Gordon's recent post

When the message is created it looks like this:

     std::string messageContent("example text");
     qpidMessage.setContentType("text/plain");
     qpidMessage.setContent(qpid::types::Variant(messageContent));

Use Message::setContentObject() instead and set the encoding, e.g. change the last line to:

      qpidMessage.setContentObject(messageContent);
      qpidMessage.getContentObject().setEncoding("utf8");



prompted me to ponder about what and what is not the correct use of content-type in AMQP 1.0.

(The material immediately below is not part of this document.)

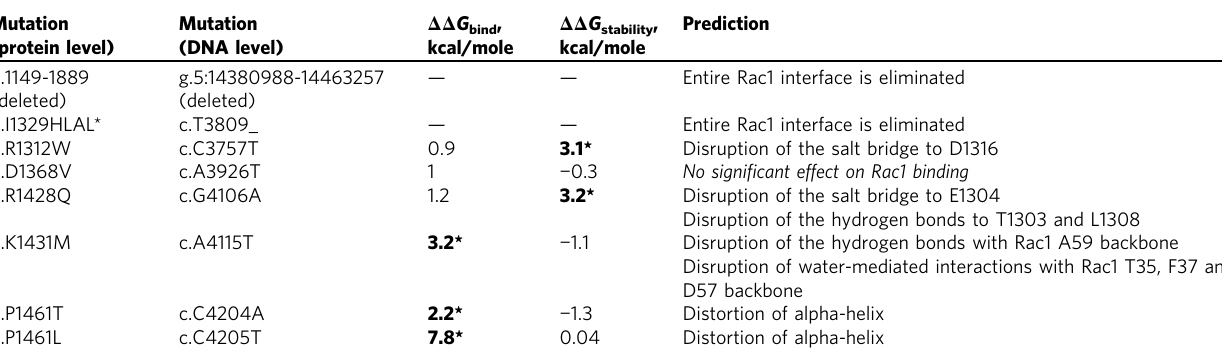
Predictions of free energy change in protein domain stability ( ΔΔ G stability ) and binding of Trio-GEF1 and Rac1 ( ΔΔ G bind ) for mutant proteins and expected effects of mutations on the ability of Trio to activate Rac1. Starred ΔΔ values indicate predicted inhibition of Rac1 activation. Position of amino-acid mutations from NP_009049.2 and position of corresponding nucleotide mutations from Human (GRCh37) or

So for AMQP 0.10 IIRC in qpid::messaging the content type was used to indicate certain AMQP types, for example in particular amqp/list and amqp/map now as I understand it for AMQP 1.0 the AMQP type system is sufficiently self-describing such that maps/lists/whatever don't need such things as content-type, however the various APIs do need some mechanism to specify the relevant type hence (I think) the setContentObject() mechanism in qpid::messaging

is that correct?


Why I ask is that for my JavaScript stuff although I've incorporated a mechanism to automagically serialise and deserialise JavaScript Objects to the AMQP type system I also quite fancy including a mechanism that takes a JavaScript Object and serialises it as JSON in an AMQP String (obviously assuming that it is a data object that is actually convertable to JSON) similarly I'd like to be able to receive a JSON object and deserialise it into a JavaScript object.

My thinking is that this is actually a good use of the AMQP content-type and in this case setting content-type to "application/json" is the right thing to do to give the API the right hints to treat Strings as JSON.

Is my logic and understanding of the use of content-type in the AMQP 1.0 spec. reasonable?